Huambo, 17 December, 2019 / 11:07 pm (ACI Africa).
More than two decades after Pope St. John Paul II approved the Catechism of the Catholic Church (CCC) as the official teachings of the Church, Angola’s Church leaders have implemented the translation of the document into Umbundu, the country’s second most spoken language after Portuguese. In Kenya’s Maralal Diocese, the natives can read the New Testament in Samburu language.
“The Catechism is a safe and authentic reference text for the teaching of Catholic Doctrine,” Vatican News has quoted Archbishop Emeritus Francisco Viti of Angola’s Huambo Diocese, who did the translation as saying.

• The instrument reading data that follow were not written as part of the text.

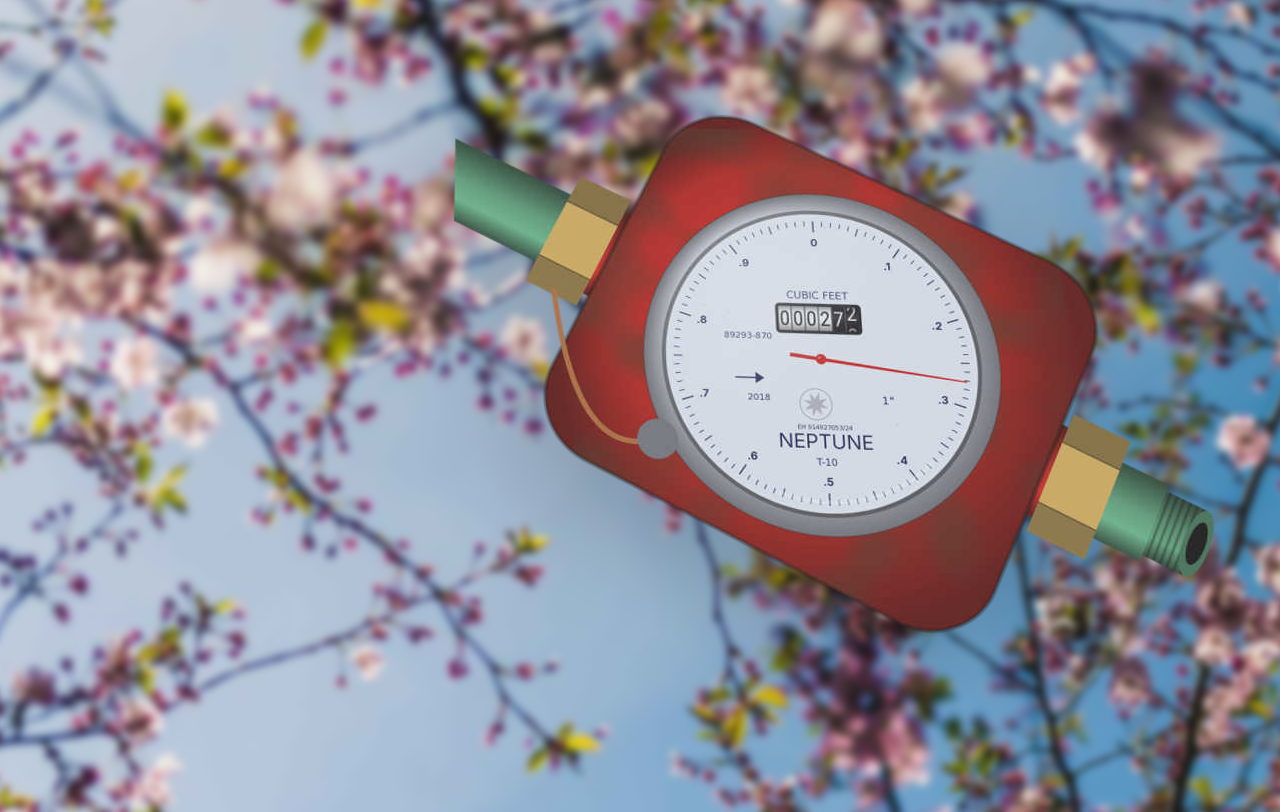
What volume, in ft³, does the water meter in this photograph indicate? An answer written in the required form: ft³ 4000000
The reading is ft³ 272.27
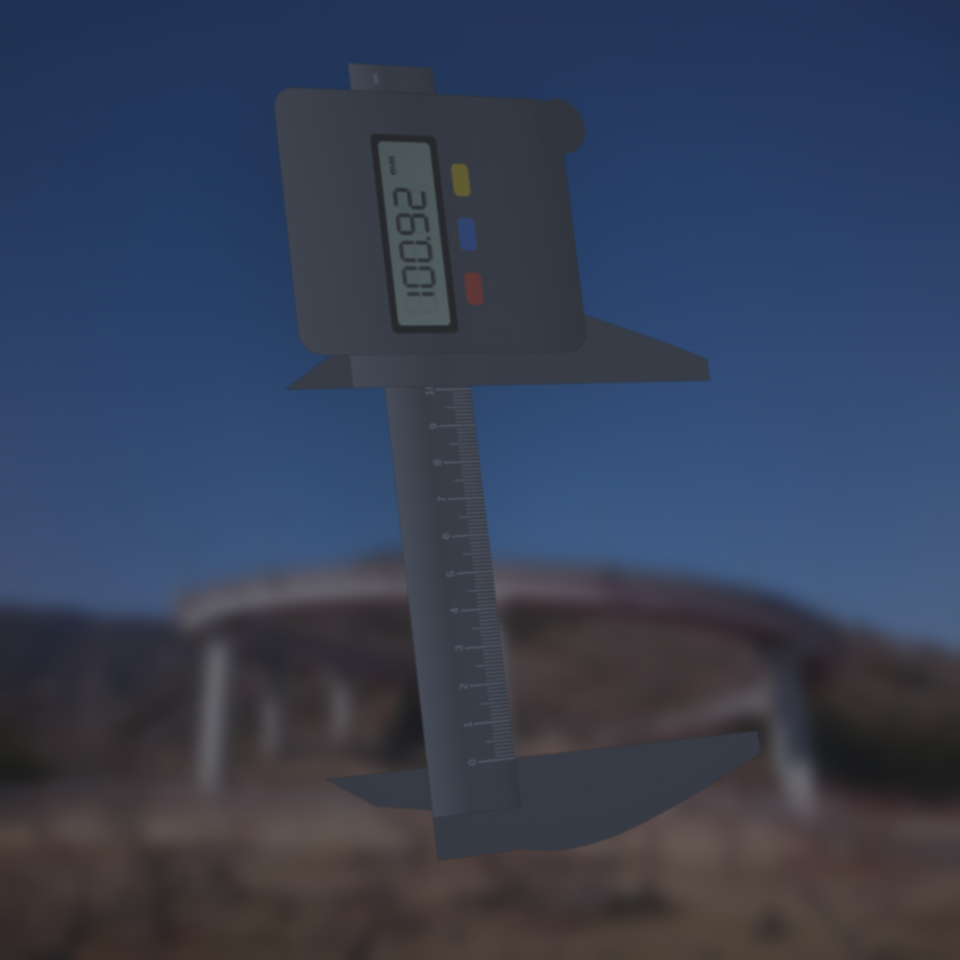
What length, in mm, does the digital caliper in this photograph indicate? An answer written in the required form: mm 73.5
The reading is mm 100.92
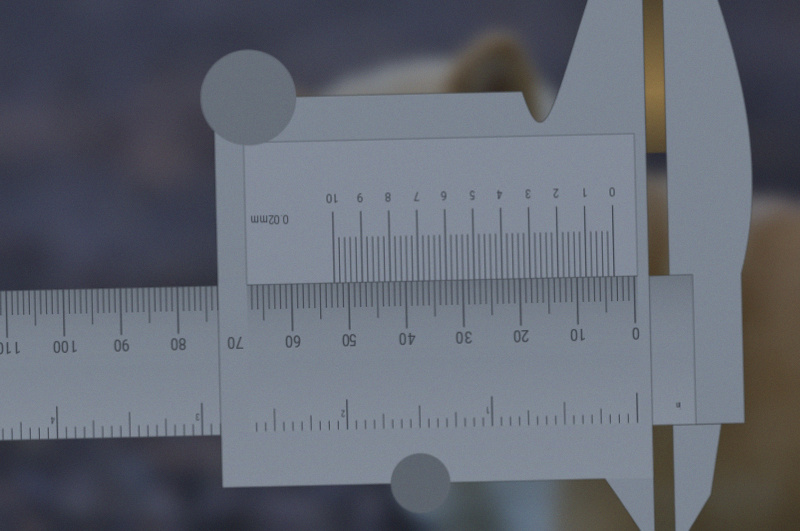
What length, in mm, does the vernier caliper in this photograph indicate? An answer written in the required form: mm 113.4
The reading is mm 3.5
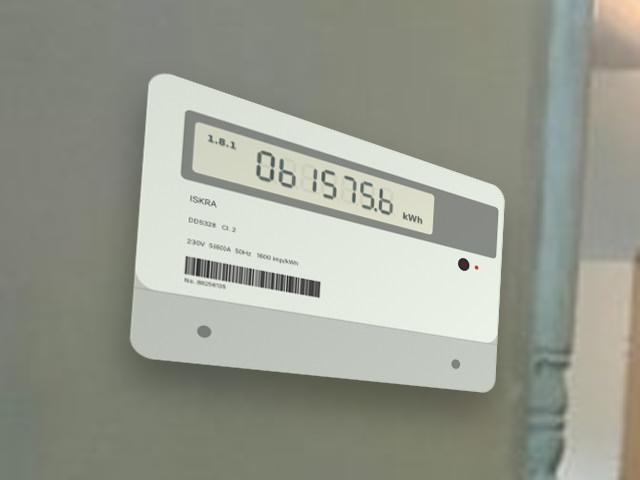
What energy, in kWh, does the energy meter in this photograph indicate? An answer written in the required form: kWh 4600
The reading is kWh 61575.6
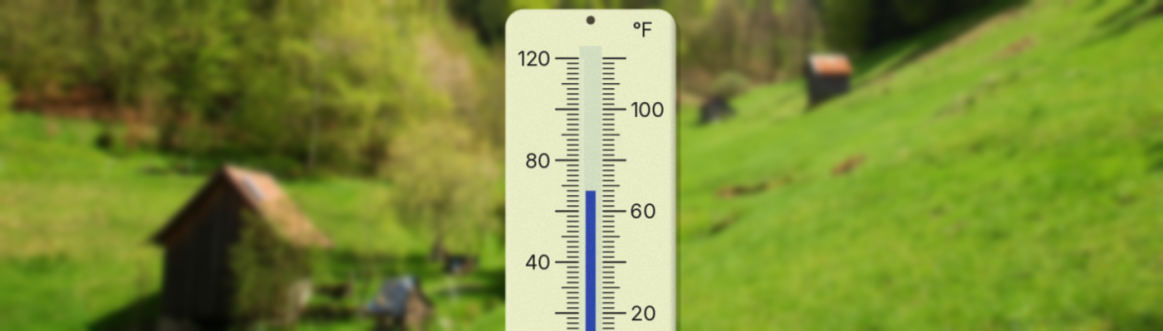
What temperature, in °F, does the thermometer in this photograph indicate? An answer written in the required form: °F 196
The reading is °F 68
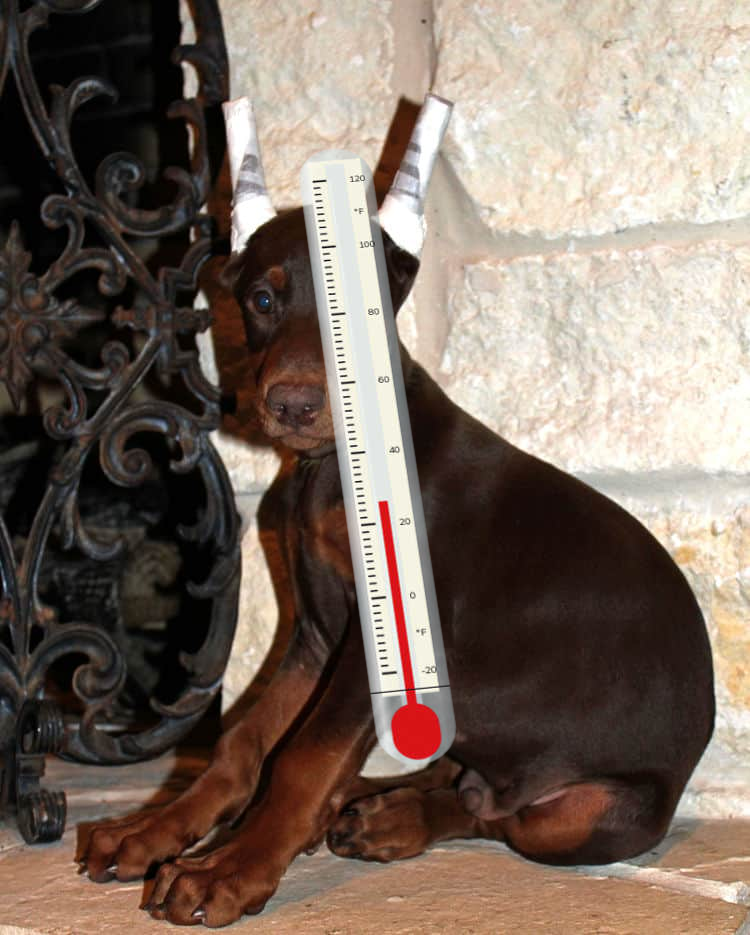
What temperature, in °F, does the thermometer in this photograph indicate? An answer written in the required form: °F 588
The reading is °F 26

“It is an exposition of the Catholic faith and the doctrine of the Catholic, one can know what the Church professes, celebrates, lives and prays in its daily life. For this reason, I decided to translate it into Umbundu,” the 86-year old Archbishop added in the Sunday, December 15 Vatican News report.
Explaining the dynamics of the translation, the Angolan Prelate revealed, “The translation was very difficult because it implied philosophical, theological and scientific terminology, even the problem of Bioethics.”
Umbundu is the most widely spoken Bantu dialect in the Southern African nation of Angola, with an estimated one third of the country’s 31.83 million population being native speakers of the language.